Publication PUBLIÉ LE 14/04/2020 PAR Claude-Hélène Yvard, Anne-Lise Durif, Romain Béteille

M.A.J du 24/04/2020

Ce vendredi 24 avril, le secrétaire d’État auprès du ministre de l’Europe et des affaires étrangères Jean-Baptiste Lemoyne a tenu une réunion téléphonique avec les acteurs du tourisme de la région Nouvelle-Aquitaine pour évoquer les conséquences du Covid-19 sur le secteur. Il a confirmé les nouvelles mesures annoncées par le gouvernement en faveur des entreprises de l’hôtellerie et de la restauration, du tourisme, du sport, de l’évènementiel et de la culture. Elles comprennent une exonération de charges pour les TPE et PME de ces secteurs de mars à juin de manière automatique (et des étalements des reports de charges fiscales et sociales pour les ETI et grandes entreprises) et un élargissement du fonds de solidarité pour les entreprises du tourisme : 10 000 euros maximum au lieu de 5000 pour les entreprises jusqu’à 10 salariés et qui réalisent jusqu’à 2 millions de chiffre d’affaires. Le responsable a également affirmé qu’une partie du fonds d’investissements annoncé par les assureurs (1,5 milliards d’euros dont 150 millions pour le secteur du tourisme) allait être utilisé « pour créer ou venir renforcer des fonds d’investissements existants dans le but d’aider en fonds propres les entreprises du secteur ». Le fonds de solidarité pour les TPE est prolongé jusqu’à la fin du mois de mai. En Nouvelle-Aquitaine, 3780 entreprises du tourisme se sont vues accorder des prêts garantis par l’État, pour un montant total de 296 millions d’euros, et ces aides « continuent à monter en charge », a confirmé le secrétaire d’État.

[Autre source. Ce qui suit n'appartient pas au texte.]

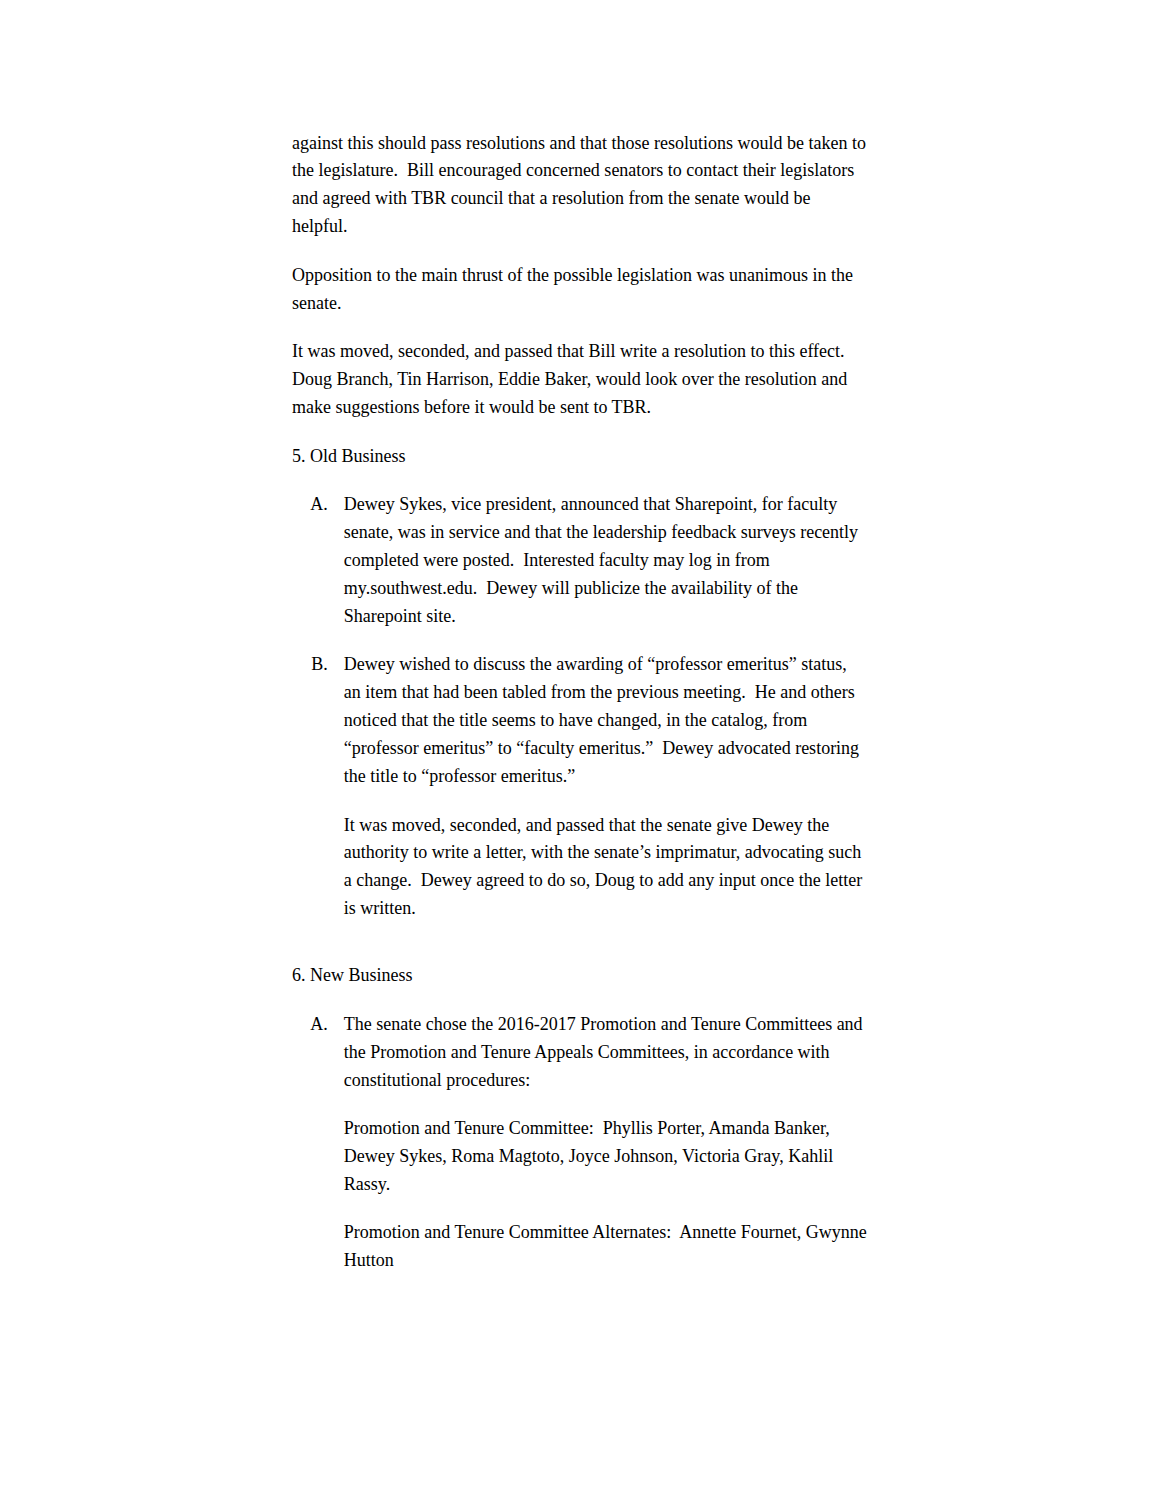against this should pass resolutions and that those resolutions would be taken to the legislature. Bill encouraged concerned senators to contact their legislators and agreed with TBR council that a resolution from the senate would be helpful.
Opposition to the main thrust of the possible legislation was unanimous in the senate.
It was moved, seconded, and passed that Bill write a resolution to this effect. Doug Branch, Tin Harrison, Eddie Baker, would look over the resolution and make suggestions before it would be sent to TBR.
5. Old Business
Dewey Sykes, vice president, announced that Sharepoint, for faculty senate, was in service and that the leadership feedback surveys recently completed were posted. Interested faculty may log in from my.southwest.edu. Dewey will publicize the availability of the Sharepoint site.
Dewey wished to discuss the awarding of “professor emeritus” status, an item that had been tabled from the previous meeting. He and others noticed that the title seems to have changed, in the catalog, from “professor emeritus” to “faculty emeritus.” Dewey advocated restoring the title to “professor emeritus.”
It was moved, seconded, and passed that the senate give Dewey the authority to write a letter, with the senate’s imprimatur, advocating such a change. Dewey agreed to do so, Doug to add any input once the letter is written.
6. New Business
The senate chose the 2016-2017 Promotion and Tenure Committees and the Promotion and Tenure Appeals Committees, in accordance with constitutional procedures:
Promotion and Tenure Committee: Phyllis Porter, Amanda Banker, Dewey Sykes, Roma Magtoto, Joyce Johnson, Victoria Gray, Kahlil Rassy.
Promotion and Tenure Committee Alternates: Annette Fournet, Gwynne Hutton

En ce qui concerne spécifiquement les établissements d’hôtellerie et de restauration, le dispositif de chômage partiel sera prolongé au-delà du confinement. Si la date de réouverture de ces établissements n’a pas encore été annoncée (une réunion nationale doit se tenir fin mai), un « guide des bonnes pratiques » doit être publié. « Nous travaillons pour que ce guide puisse être opposable et qu’il puisse dégager de responsabilités les chefs d’entreprises. Il est important d’avoir une réassurance sanitaire pour les clients mais aussi une assurance juridique pour les professionnels », a ajouté Jean-Baptiste Lemoyne. « Parmi les mesures, on peut citer par exemple des tables qui ne seront pas composées de plus de huit personnes, devront être éloignées d’au moins un mètre chacune. Une jauge sera présente, ça va correspondre pour certain à une baisse de l’ordre de 30% de leur jauge habituelle », a-t-il également prévenu. Pour l’épineux problème du passage des frontières, actuellement fermées, pas de réponse définitive, si ce n’est un renvoi vers la mission interministérielle de Jean Castex, qui doit présenter ce lundi au élus de cadre général du plan de déconfinement. Un nouveau comité interministériel du tourisme doit annoncer un plan de relance pour le secteur le 14 mai prochain. Des calendriers de réouverture dédiés par secteurs sont également attendus « fin mai » pour l’activité touristique.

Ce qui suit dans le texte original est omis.